** Aim of the exercise **
Could you transcribe the entries below exactly, starting at the line that contains "- Close the Street View browser tab" and stopping at the last line, without any pictures?

Dataset entries
_ _ _

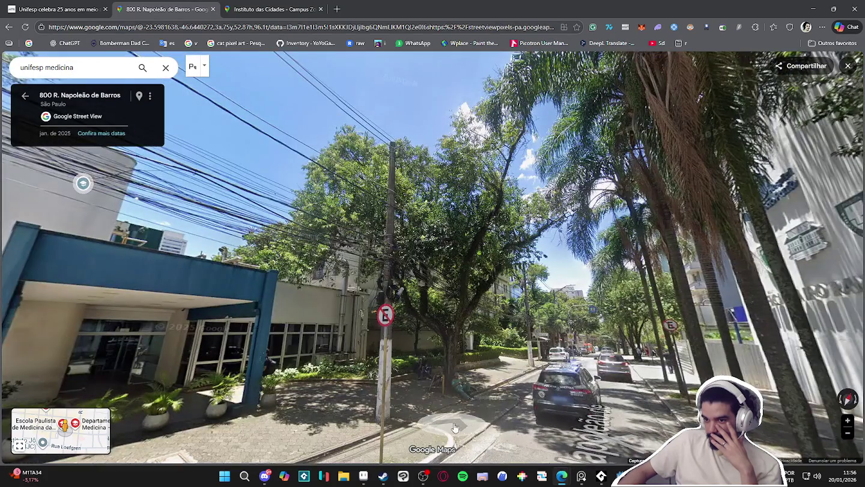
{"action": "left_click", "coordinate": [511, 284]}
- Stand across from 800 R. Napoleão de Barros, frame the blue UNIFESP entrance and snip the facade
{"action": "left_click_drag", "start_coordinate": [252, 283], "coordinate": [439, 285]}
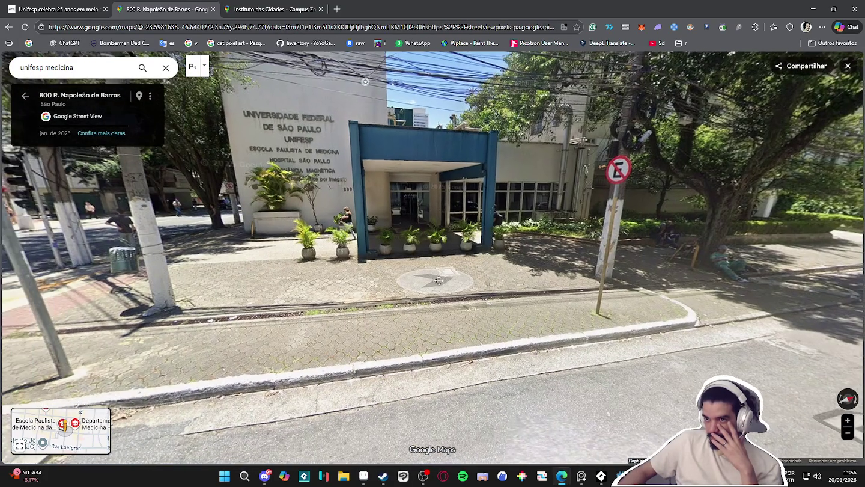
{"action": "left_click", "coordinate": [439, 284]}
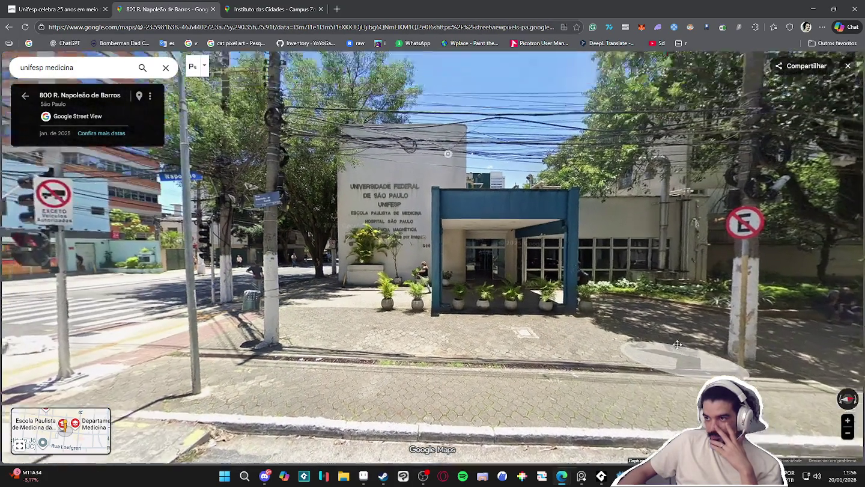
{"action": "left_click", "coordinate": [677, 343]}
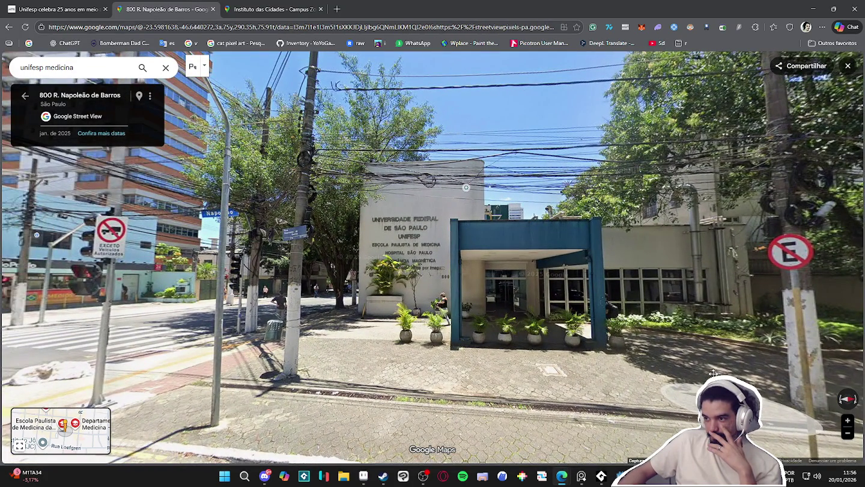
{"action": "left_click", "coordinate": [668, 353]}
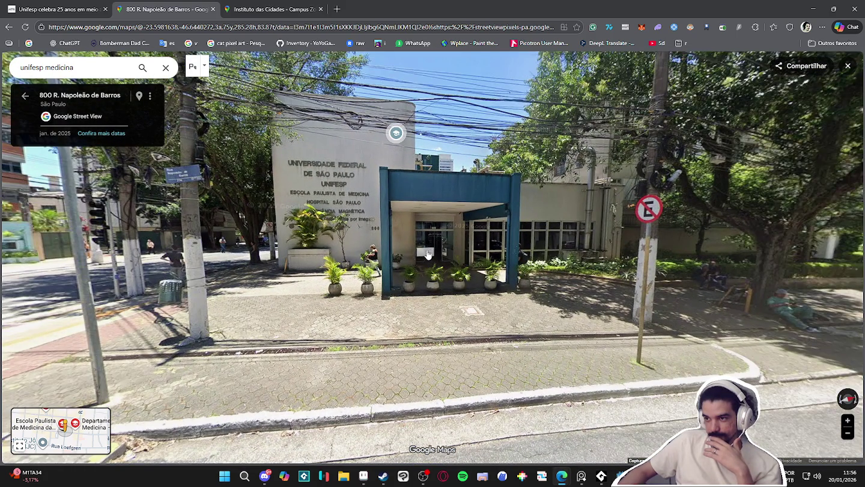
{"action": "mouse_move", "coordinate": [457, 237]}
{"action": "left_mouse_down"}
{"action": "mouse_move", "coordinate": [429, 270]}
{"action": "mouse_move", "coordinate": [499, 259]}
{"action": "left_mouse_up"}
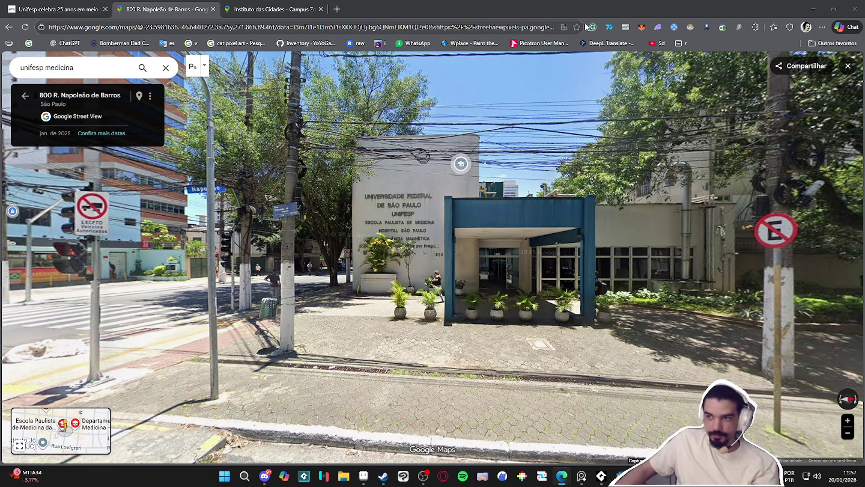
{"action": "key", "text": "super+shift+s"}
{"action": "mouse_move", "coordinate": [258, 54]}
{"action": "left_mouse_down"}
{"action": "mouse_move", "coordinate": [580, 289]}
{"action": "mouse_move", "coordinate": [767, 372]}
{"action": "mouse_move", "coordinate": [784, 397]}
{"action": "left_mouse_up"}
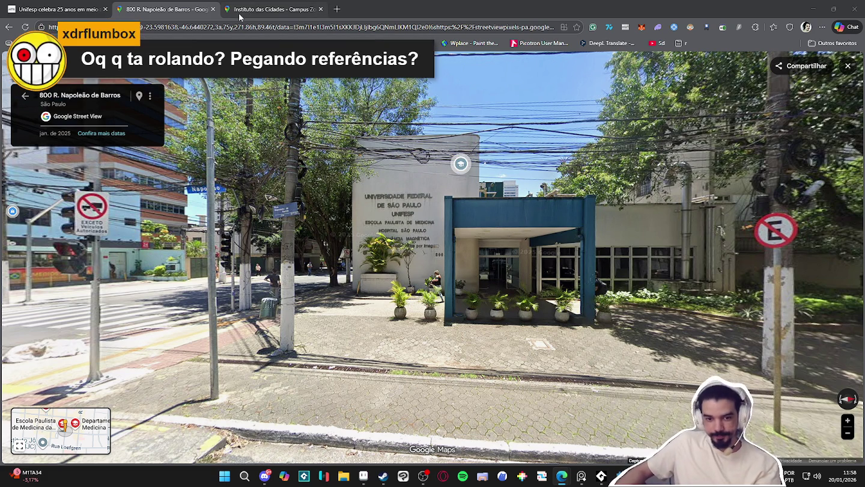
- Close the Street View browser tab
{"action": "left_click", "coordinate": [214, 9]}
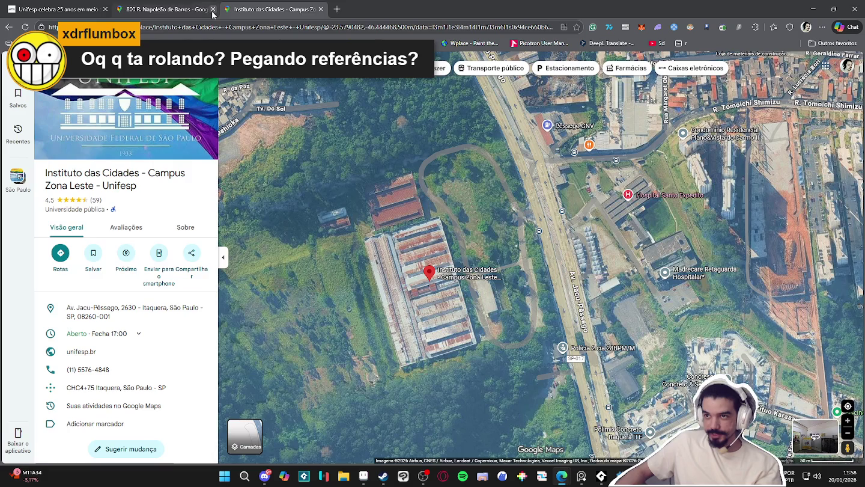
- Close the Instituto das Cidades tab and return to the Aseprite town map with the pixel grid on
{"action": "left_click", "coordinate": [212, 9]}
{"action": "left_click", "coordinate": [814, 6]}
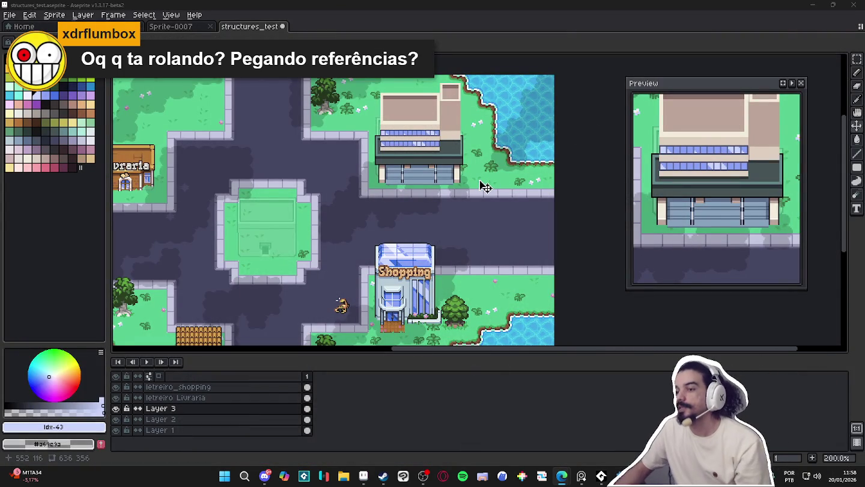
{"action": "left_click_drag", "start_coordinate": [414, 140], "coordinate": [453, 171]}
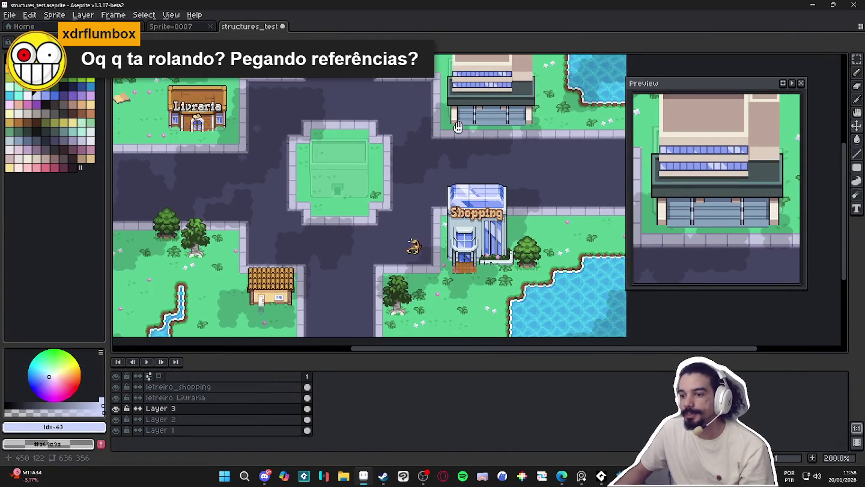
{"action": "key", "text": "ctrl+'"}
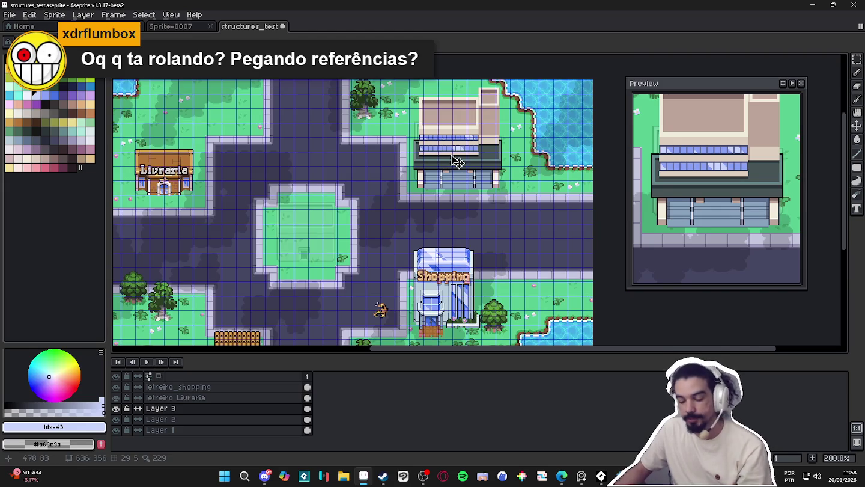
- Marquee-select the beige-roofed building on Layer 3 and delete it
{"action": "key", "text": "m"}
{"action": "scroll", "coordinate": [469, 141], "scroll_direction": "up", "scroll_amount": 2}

_ _ _

** Your solution **
- Close the Street View browser tab
{"action": "left_click", "coordinate": [214, 9]}
- Close the Instituto das Cidades tab and return to the Aseprite town map with the pixel grid on
{"action": "left_click", "coordinate": [212, 9]}
{"action": "left_click", "coordinate": [814, 6]}
{"action": "left_click_drag", "start_coordinate": [414, 140], "coordinate": [453, 171]}
{"action": "key", "text": "ctrl+'"}
- Marquee-select the beige-roofed building on Layer 3 and delete it
{"action": "key", "text": "m"}
{"action": "scroll", "coordinate": [469, 141], "scroll_direction": "up", "scroll_amount": 2}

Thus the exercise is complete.